[Opening STUDY MATERIAL section]
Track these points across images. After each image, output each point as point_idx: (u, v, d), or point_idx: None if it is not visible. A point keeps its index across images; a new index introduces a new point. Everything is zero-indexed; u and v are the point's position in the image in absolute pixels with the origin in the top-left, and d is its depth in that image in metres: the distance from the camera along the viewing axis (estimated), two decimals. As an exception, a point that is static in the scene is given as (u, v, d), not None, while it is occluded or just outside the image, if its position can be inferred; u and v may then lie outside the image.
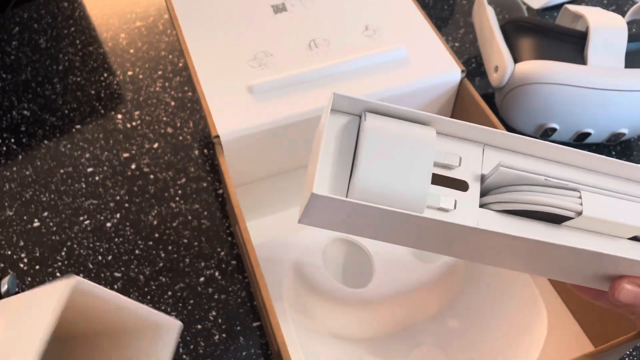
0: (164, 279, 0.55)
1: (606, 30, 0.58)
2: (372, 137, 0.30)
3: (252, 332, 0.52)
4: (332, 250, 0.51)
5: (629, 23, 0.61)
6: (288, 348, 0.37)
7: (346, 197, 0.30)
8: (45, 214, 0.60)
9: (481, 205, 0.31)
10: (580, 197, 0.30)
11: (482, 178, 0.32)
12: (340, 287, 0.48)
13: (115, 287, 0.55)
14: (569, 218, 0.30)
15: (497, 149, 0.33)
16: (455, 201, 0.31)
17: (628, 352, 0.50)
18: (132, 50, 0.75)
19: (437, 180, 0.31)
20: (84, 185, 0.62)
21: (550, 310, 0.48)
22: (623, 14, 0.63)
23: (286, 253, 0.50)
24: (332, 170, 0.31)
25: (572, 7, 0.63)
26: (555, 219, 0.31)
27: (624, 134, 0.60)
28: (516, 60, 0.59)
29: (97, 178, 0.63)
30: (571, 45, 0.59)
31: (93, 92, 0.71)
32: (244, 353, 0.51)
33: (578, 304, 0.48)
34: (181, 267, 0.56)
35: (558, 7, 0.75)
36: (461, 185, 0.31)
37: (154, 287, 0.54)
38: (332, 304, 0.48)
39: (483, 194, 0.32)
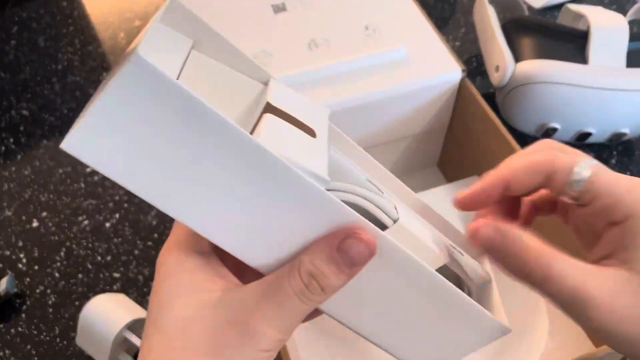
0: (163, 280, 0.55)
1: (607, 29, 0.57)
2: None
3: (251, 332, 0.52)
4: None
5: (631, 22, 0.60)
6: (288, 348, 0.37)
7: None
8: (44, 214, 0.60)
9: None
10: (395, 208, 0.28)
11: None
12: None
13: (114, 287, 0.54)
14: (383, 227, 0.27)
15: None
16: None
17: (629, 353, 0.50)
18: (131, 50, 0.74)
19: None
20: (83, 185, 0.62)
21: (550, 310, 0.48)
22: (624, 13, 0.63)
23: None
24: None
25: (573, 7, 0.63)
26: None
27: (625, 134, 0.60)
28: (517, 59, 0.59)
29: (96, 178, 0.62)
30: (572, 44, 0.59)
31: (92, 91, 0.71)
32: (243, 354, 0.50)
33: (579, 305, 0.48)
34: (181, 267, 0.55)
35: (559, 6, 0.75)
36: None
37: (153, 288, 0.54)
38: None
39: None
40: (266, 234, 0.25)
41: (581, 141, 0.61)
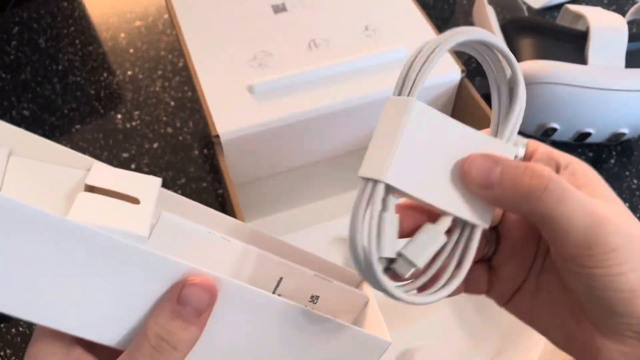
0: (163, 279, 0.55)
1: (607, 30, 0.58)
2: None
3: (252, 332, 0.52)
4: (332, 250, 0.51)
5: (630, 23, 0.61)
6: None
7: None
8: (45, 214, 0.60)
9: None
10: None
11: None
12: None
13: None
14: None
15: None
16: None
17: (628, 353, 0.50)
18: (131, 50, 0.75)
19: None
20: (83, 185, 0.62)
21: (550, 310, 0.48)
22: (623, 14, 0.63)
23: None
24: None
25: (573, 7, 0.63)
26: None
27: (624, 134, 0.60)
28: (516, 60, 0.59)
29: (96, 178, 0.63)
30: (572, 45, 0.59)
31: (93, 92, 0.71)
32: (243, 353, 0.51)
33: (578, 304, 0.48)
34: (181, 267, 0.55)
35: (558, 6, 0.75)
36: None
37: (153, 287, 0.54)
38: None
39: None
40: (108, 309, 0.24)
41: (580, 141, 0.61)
[Closing STUDY MATERIAL section]
[Opening STUDY MATERIAL section]
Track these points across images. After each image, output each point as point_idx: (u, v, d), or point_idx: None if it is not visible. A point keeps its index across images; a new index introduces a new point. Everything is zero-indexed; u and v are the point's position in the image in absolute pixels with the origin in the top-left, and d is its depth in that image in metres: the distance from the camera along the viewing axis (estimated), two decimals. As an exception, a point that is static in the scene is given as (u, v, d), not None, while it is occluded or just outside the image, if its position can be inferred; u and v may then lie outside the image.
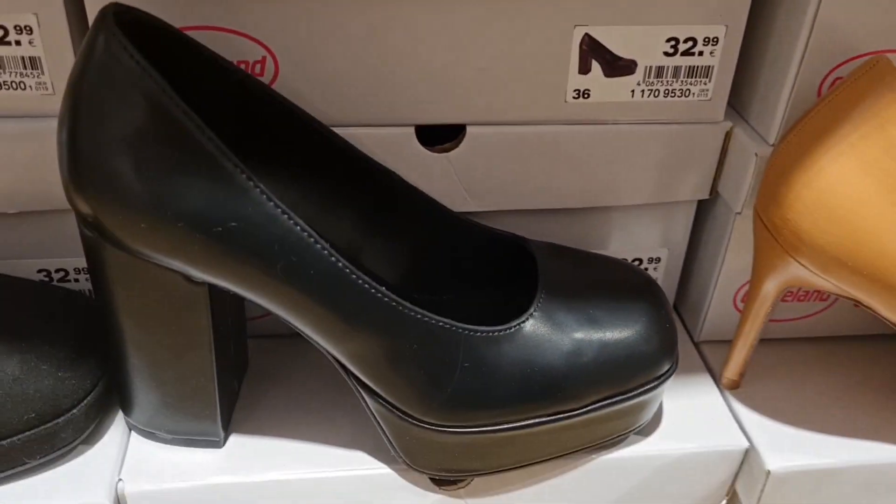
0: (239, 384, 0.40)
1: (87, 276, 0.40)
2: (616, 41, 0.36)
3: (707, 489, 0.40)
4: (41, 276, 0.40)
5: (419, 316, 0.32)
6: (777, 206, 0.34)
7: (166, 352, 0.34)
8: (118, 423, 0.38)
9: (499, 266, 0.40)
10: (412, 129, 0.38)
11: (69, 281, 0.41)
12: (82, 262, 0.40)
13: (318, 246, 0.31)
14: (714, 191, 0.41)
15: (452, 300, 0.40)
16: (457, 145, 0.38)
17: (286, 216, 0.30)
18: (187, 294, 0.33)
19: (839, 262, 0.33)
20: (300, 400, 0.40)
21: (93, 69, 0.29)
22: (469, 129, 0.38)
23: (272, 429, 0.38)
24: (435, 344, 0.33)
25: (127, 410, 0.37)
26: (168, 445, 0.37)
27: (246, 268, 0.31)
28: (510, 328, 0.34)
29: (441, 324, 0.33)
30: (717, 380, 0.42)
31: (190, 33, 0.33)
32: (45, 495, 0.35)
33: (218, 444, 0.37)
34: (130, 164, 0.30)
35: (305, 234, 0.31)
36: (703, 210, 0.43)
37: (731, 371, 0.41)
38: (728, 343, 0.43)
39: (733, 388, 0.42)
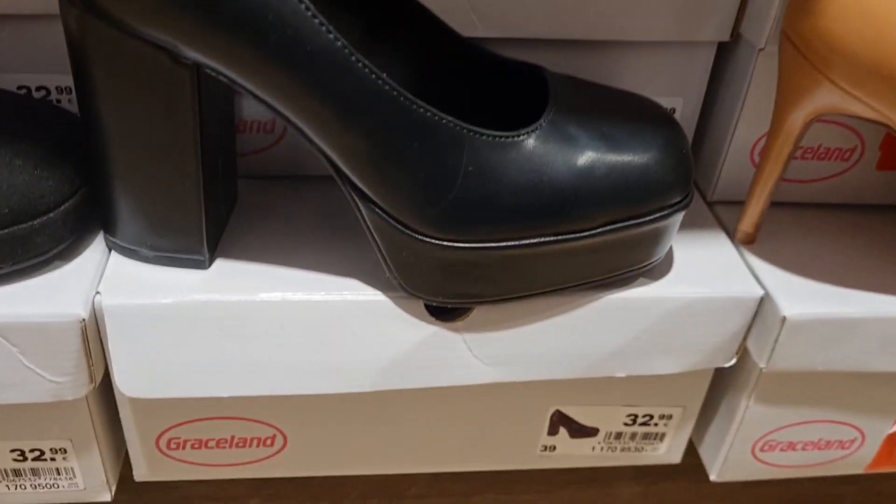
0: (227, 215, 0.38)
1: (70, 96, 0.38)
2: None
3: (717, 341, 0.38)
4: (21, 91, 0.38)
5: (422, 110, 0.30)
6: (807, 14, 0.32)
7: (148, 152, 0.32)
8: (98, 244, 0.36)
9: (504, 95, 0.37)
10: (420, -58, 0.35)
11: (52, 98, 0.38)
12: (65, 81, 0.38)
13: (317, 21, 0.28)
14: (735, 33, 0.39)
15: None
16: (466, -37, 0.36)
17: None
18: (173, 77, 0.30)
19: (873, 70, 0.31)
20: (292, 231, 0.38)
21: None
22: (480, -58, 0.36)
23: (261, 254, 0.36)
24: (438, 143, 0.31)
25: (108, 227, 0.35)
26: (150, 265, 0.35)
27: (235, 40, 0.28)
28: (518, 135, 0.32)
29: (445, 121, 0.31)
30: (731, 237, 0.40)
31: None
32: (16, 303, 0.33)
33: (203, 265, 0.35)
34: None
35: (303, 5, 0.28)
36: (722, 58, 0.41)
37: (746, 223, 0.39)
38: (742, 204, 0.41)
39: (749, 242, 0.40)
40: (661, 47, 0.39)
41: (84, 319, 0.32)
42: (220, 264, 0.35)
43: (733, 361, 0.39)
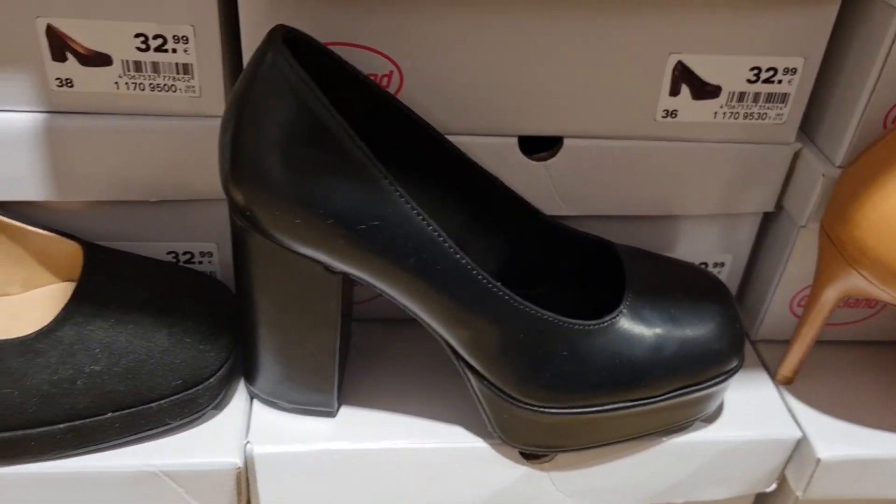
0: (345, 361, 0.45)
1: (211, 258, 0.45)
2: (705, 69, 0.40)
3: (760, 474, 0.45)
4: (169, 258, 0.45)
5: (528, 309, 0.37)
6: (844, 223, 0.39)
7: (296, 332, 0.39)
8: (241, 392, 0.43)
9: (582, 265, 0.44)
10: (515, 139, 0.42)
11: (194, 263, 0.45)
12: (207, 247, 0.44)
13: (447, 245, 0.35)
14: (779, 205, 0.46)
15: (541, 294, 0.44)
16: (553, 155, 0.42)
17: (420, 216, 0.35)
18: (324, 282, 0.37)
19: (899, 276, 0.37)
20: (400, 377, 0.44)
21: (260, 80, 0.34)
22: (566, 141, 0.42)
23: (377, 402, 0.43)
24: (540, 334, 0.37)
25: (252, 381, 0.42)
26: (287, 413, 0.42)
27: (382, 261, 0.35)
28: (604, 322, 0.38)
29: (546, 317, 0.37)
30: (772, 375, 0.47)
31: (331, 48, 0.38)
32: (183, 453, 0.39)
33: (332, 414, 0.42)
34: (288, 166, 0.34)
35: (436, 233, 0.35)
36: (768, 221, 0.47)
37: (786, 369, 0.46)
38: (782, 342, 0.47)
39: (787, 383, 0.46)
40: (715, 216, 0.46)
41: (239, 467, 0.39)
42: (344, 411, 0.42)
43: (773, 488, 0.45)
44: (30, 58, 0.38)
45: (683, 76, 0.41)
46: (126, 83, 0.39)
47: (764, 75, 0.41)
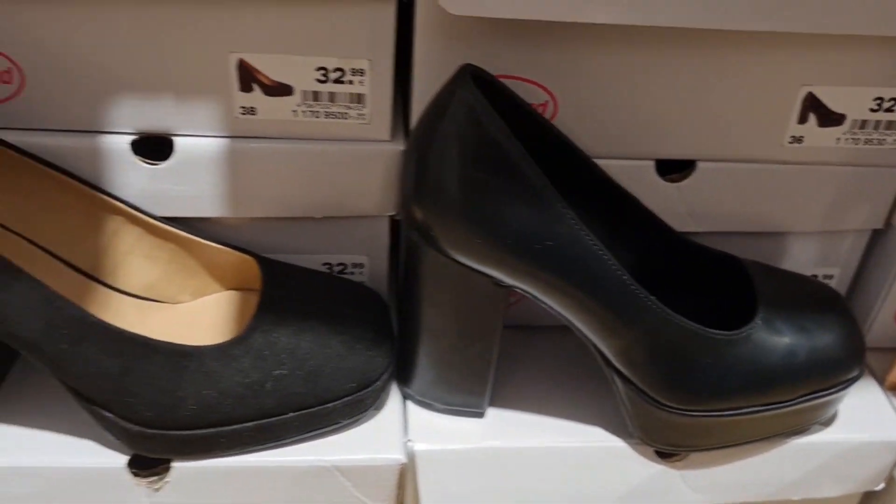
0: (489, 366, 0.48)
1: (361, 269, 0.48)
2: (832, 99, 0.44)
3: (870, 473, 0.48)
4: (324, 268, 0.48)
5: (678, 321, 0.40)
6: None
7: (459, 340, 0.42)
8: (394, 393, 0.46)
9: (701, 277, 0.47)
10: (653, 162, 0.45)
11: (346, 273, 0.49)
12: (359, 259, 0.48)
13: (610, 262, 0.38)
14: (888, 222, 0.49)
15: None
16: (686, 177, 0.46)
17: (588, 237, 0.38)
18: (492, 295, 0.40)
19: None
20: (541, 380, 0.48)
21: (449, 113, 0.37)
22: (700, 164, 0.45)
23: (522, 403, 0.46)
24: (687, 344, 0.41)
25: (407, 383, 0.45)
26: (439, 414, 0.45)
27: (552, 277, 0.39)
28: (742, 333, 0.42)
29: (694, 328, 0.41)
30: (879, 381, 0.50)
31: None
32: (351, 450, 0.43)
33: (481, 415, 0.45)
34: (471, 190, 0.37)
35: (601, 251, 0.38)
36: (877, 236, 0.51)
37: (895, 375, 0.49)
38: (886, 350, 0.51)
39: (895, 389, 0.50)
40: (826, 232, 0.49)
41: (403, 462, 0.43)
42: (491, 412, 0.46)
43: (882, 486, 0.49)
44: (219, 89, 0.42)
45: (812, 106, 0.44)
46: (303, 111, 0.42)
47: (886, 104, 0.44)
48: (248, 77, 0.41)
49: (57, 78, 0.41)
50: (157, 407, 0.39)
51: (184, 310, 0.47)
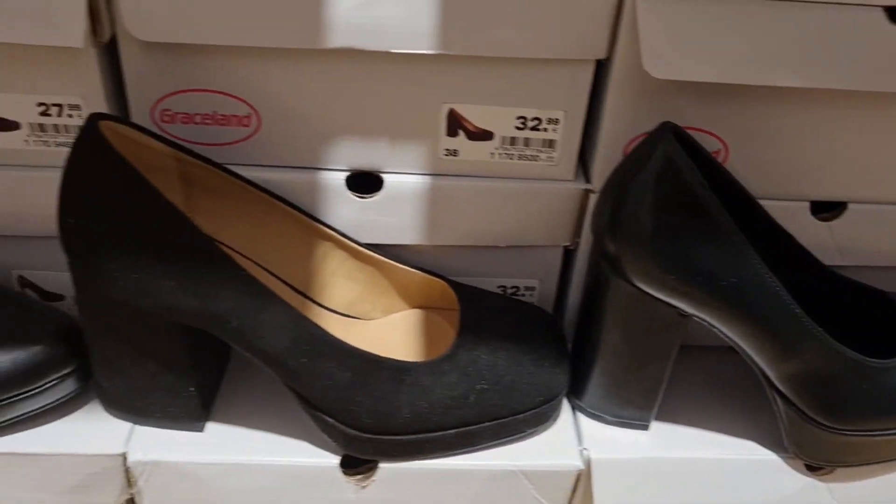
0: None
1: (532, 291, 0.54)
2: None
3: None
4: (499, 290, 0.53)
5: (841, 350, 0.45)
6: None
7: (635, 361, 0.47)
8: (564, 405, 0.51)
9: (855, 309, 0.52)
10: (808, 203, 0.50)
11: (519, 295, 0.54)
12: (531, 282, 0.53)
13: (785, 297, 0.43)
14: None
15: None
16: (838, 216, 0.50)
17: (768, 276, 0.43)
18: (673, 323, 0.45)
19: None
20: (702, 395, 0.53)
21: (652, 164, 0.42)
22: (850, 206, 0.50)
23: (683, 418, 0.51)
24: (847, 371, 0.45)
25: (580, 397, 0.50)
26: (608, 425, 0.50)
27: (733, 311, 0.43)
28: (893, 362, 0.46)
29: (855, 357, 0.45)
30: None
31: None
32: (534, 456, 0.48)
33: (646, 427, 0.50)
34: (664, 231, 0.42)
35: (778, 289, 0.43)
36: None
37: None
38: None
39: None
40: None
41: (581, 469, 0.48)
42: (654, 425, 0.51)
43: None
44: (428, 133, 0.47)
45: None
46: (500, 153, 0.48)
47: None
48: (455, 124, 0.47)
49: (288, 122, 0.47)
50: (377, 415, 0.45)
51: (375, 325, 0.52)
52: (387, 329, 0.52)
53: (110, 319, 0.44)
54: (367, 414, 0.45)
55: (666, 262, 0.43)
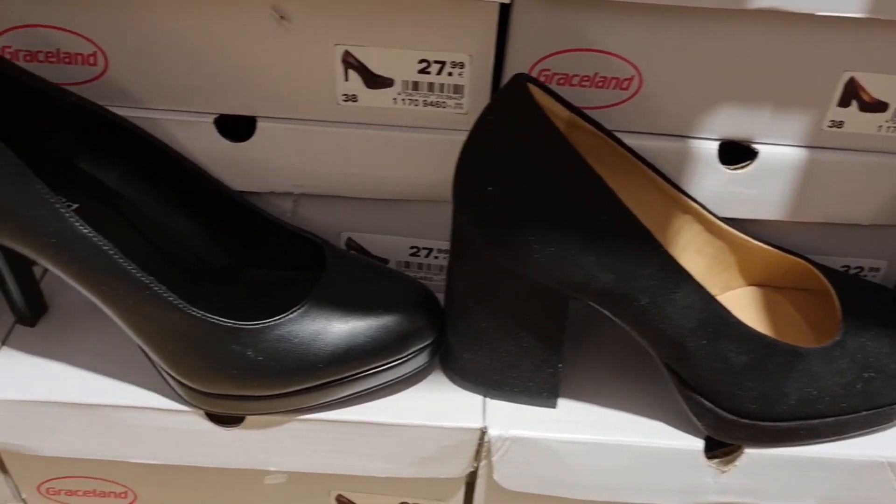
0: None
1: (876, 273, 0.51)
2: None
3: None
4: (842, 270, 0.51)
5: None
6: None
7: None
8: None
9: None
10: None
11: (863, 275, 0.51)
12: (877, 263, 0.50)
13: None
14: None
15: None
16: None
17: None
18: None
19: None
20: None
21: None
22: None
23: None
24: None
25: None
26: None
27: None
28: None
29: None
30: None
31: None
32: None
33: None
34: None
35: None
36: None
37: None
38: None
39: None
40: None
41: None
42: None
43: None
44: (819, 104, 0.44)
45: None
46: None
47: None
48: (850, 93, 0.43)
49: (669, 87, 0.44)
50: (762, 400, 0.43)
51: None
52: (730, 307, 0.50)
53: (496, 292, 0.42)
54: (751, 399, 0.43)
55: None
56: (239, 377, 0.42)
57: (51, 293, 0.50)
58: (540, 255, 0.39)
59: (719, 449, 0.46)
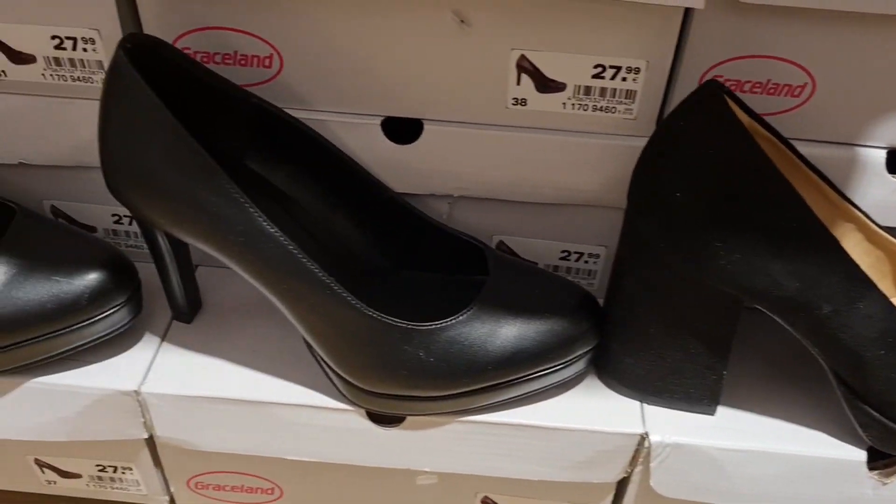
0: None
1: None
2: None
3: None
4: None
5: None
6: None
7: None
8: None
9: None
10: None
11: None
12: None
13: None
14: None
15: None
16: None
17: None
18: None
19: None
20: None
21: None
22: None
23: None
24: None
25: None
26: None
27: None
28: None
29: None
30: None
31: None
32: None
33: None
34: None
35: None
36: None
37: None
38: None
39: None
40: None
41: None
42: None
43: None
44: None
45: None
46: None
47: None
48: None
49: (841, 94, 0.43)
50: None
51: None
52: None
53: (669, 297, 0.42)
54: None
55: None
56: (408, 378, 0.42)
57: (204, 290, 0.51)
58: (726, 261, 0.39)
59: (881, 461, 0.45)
[Closing STUDY MATERIAL section]
[Opening STUDY MATERIAL section]
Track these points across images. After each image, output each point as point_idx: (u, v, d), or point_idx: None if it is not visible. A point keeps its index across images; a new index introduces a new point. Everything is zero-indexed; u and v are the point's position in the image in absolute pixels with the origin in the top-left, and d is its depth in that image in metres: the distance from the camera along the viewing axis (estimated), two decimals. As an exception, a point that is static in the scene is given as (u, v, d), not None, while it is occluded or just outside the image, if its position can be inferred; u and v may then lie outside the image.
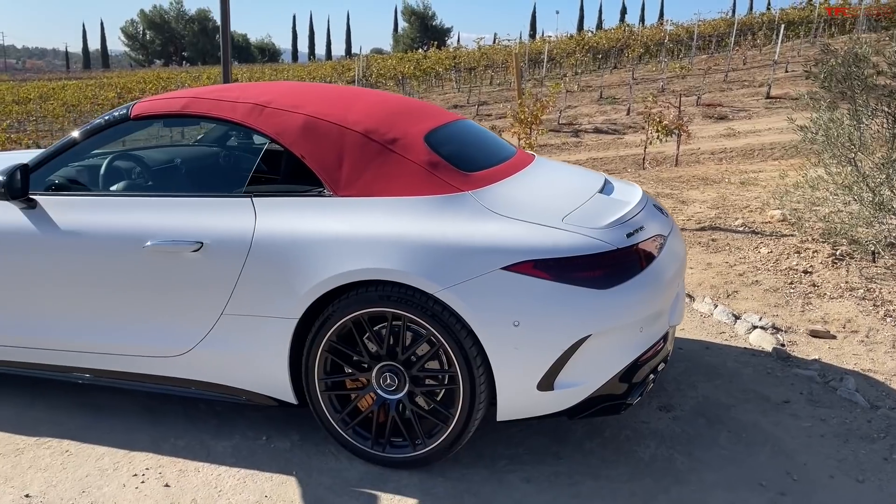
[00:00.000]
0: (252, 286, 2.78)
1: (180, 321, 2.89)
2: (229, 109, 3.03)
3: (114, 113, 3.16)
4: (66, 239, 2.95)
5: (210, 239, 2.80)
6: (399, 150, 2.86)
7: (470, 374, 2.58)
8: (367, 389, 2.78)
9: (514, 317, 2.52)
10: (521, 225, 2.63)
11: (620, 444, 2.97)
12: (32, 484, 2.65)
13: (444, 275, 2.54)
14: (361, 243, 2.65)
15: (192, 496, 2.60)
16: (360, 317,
[Closing STUDY MATERIAL section]
Leaving every picture aside, reproduce exactly the lines above from the one with "23: (272, 429, 0.38)" up to and including the one with "42: (220, 264, 0.35)", and no others.

YOUR RESPONSE:
23: (272, 429, 0.38)
24: (435, 344, 0.33)
25: (127, 410, 0.37)
26: (168, 445, 0.37)
27: (246, 268, 0.31)
28: (510, 328, 0.34)
29: (441, 324, 0.33)
30: (717, 380, 0.42)
31: (190, 33, 0.33)
32: (45, 495, 0.35)
33: (218, 444, 0.37)
34: (130, 164, 0.30)
35: (305, 234, 0.31)
36: (703, 210, 0.43)
37: (731, 371, 0.41)
38: (728, 343, 0.43)
39: (733, 388, 0.42)
0: (227, 215, 0.38)
1: (70, 96, 0.38)
2: None
3: (717, 341, 0.38)
4: (21, 91, 0.38)
5: (422, 110, 0.30)
6: (807, 14, 0.32)
7: (148, 152, 0.32)
8: (98, 244, 0.36)
9: (504, 95, 0.37)
10: (420, -58, 0.35)
11: (52, 98, 0.38)
12: (65, 81, 0.38)
13: (317, 21, 0.28)
14: (735, 33, 0.39)
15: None
16: (466, -37, 0.36)
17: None
18: (173, 77, 0.30)
19: (873, 70, 0.31)
20: (292, 231, 0.38)
21: None
22: (480, -58, 0.36)
23: (261, 254, 0.36)
24: (438, 143, 0.31)
25: (108, 227, 0.35)
26: (150, 265, 0.35)
27: (235, 40, 0.28)
28: (518, 135, 0.32)
29: (445, 121, 0.31)
30: (731, 237, 0.40)
31: None
32: (16, 303, 0.33)
33: (203, 265, 0.35)
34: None
35: (303, 5, 0.28)
36: (722, 58, 0.41)
37: (746, 223, 0.39)
38: (742, 204, 0.41)
39: (749, 242, 0.40)
40: (661, 47, 0.39)
41: (84, 319, 0.32)
42: (220, 264, 0.35)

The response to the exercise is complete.